## Dataset items
=== Section Start ===

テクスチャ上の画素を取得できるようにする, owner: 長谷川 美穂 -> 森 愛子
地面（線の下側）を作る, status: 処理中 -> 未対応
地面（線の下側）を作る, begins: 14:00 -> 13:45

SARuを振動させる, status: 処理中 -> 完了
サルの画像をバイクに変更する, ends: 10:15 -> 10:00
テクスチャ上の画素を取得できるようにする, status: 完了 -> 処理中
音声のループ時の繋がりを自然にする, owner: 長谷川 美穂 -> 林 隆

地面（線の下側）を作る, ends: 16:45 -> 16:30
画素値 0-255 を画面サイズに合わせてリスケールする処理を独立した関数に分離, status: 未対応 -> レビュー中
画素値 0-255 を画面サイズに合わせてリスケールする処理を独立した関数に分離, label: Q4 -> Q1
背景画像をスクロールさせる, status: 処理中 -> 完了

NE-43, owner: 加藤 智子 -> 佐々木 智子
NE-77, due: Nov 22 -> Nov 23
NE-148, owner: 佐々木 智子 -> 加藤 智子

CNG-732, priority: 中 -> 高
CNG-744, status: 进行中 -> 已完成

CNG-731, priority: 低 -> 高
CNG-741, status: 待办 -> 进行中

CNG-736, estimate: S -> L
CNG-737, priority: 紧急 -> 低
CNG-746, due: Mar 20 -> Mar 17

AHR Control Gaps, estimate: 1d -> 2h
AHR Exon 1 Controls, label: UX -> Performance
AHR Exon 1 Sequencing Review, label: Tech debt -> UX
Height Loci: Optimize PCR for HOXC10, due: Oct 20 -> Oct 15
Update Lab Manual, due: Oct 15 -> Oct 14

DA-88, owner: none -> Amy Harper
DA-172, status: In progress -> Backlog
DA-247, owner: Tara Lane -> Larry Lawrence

=== Section End ===

## Work to be completed
Search the data for "DA-88, owner: none -> Amy Harper". Beginning with that line, set down every line through the last exactly.

## Result of this task
DA-88, owner: none -> Amy Harper
DA-172, status: In progress -> Backlog
DA-247, owner: Tara Lane -> Larry Lawrence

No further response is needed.